Seafood Supply Chain
The seafood supply chain is shaped by three root constraints: wild catch uncertainty where ocean fisheries are biological systems whose yields depend on weather, migration patterns, and stock health — none of which are controllable; extreme perishability where seafood degrades faster than almost any other protein and the cold chain must begin on the vessel and cannot be interrupted; and traceability gaps where seafood passes through auctions, processors, and distributors across multiple countries, making origin verification structurally difficult.
Coffee Supply Chain
The coffee supply chain moves beans, roasted coffee, and espresso from tropical farms to global consumers, shaped by three root constraints: coffee trees take years to mature and produce one harvest annually, roasted coffee degrades in weeks while green beans store for months, and production is concentrated in the tropical belt while consumption is concentrated outside it.
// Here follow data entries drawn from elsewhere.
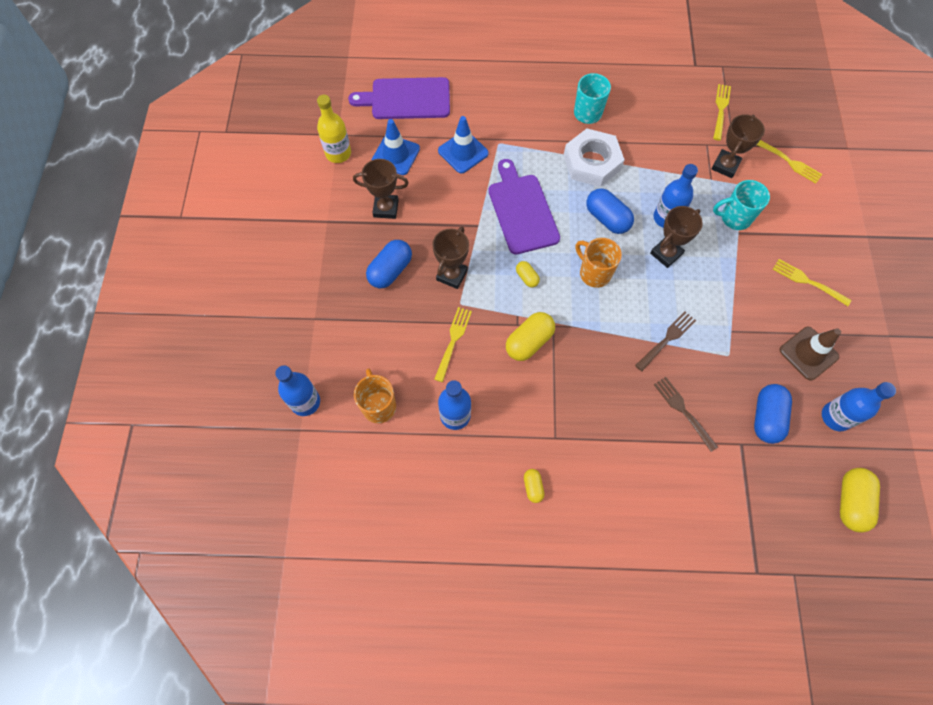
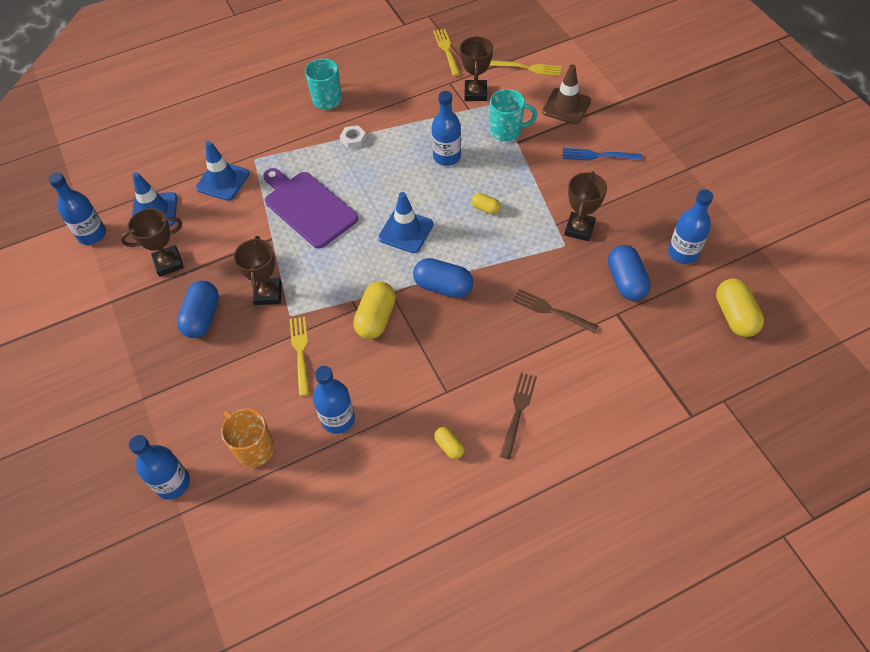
camera: 25 degrees left, 10 degrees down
(338, 153) = (92, 234): yellow bottle -> blue bottle
(407, 99) = (140, 157): purple cutting board -> none
(527, 277) = (344, 263): yellow capsule -> yellow capsule (485, 208)
(592, 162) = (353, 139): white nut -> white nut, size x0.42
(594, 273) = (406, 231): orange mug -> blue traffic cone
(607, 218) = (393, 180): blue capsule -> blue capsule (443, 286)
(666, 253) = (463, 186): brown trophy -> brown trophy (579, 229)
(667, 339) = (503, 257): brown fork -> brown fork (518, 411)
(734, 218) = (507, 131): turquoise mug -> turquoise mug turned 150 degrees counterclockwise
(808, 282) = (598, 155): yellow fork -> blue fork
(808, 353) = (631, 212): brown traffic cone -> brown traffic cone (566, 106)

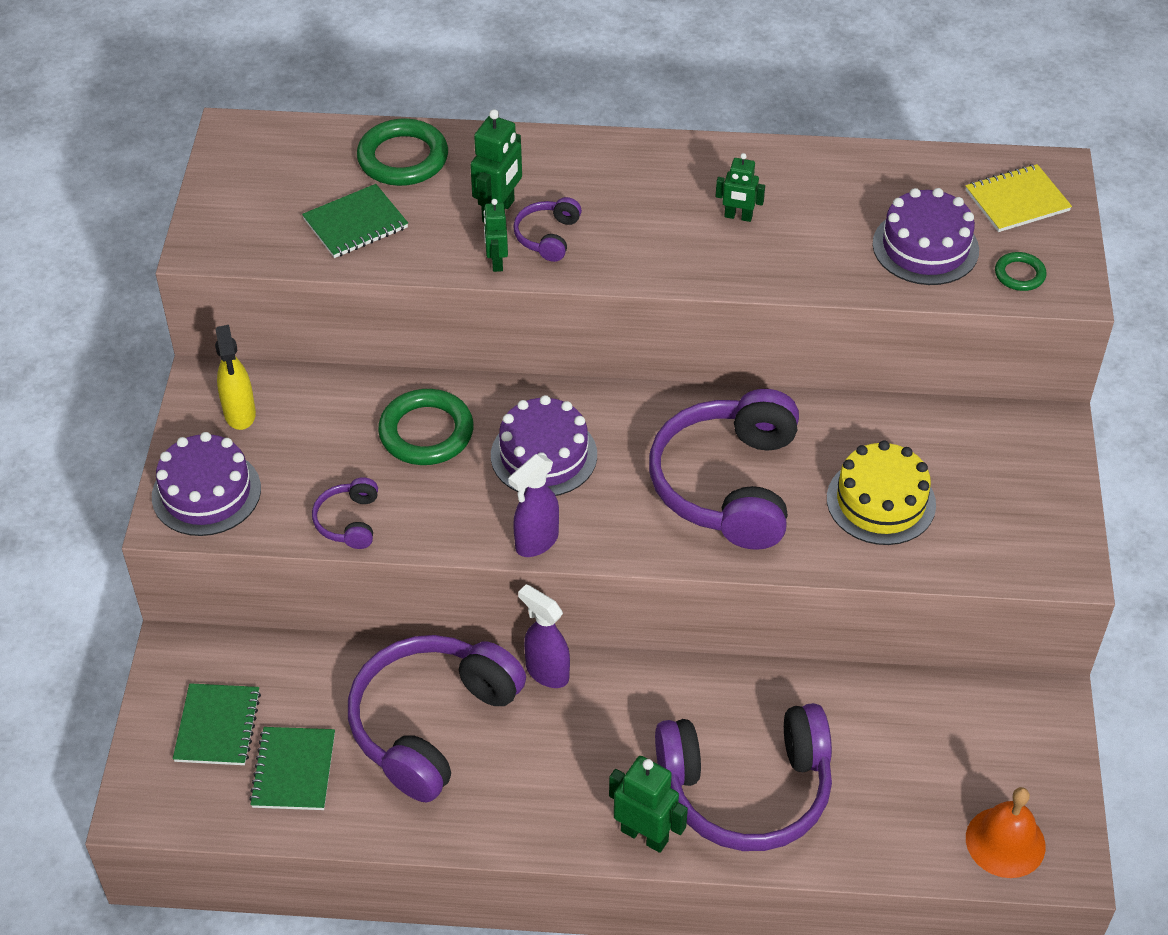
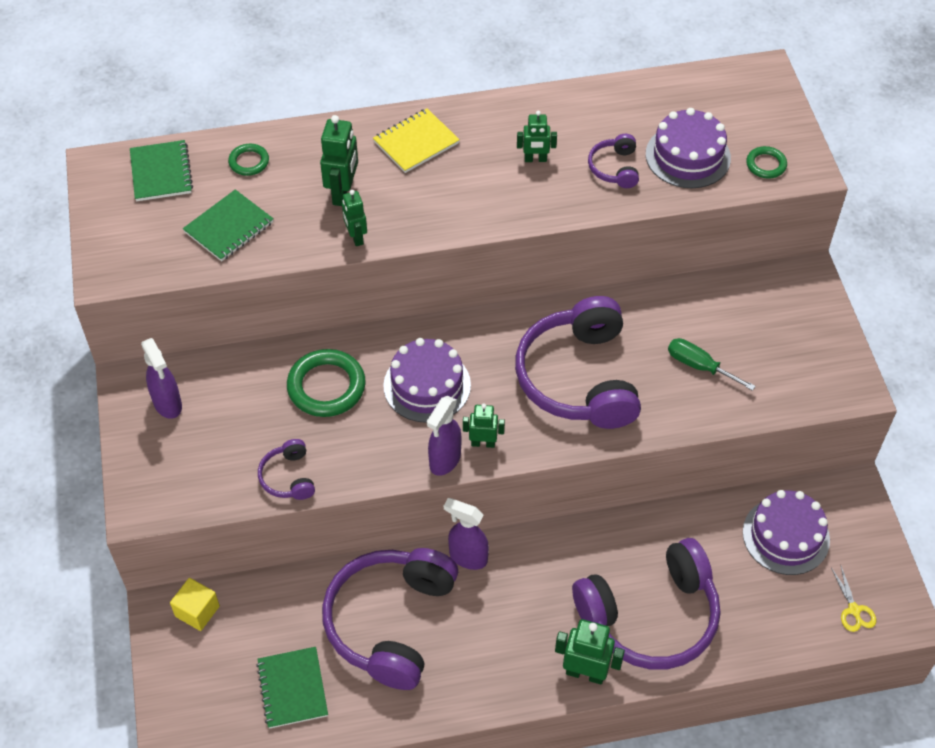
camera: 15 degrees left, 5 degrees up
(206, 492) = (162, 479): purple cake -> purple cake (786, 536)
(214, 660) = (197, 611): none -> yellow cube
(217, 726) = (218, 666): green notebook -> green notebook (161, 172)
(240, 414) = (168, 404): yellow spray bottle -> purple spray bottle
(403, 158) = (249, 162): green ring -> green ring, size x0.53
(547, 236) = (390, 207): purple headphones -> purple headphones (614, 168)
(588, 532) = (483, 443): none -> green robot
(881, 501) = (699, 366): yellow cake -> green screwdriver
(1005, 842) = (854, 610): orange bell -> yellow scissors
(1017, 201) = (744, 103): yellow notebook -> yellow notebook (416, 142)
Processed Food Supply Chain
The processed food supply chain is shaped by three root constraints: ingredient sourcing complexity where a single product may contain 20 to 50 ingredients from a dozen countries with each ingredient carrying its own supply chain, food safety regulation where every facility, process, and ingredient must meet standards and a contamination event at any point triggers recalls across the entire distribution chain, and shelf life engineering where formulations are designed to last weeks to months but require specific preservatives, packaging, and storage conditions — making the recipe itself a supply chain constraint.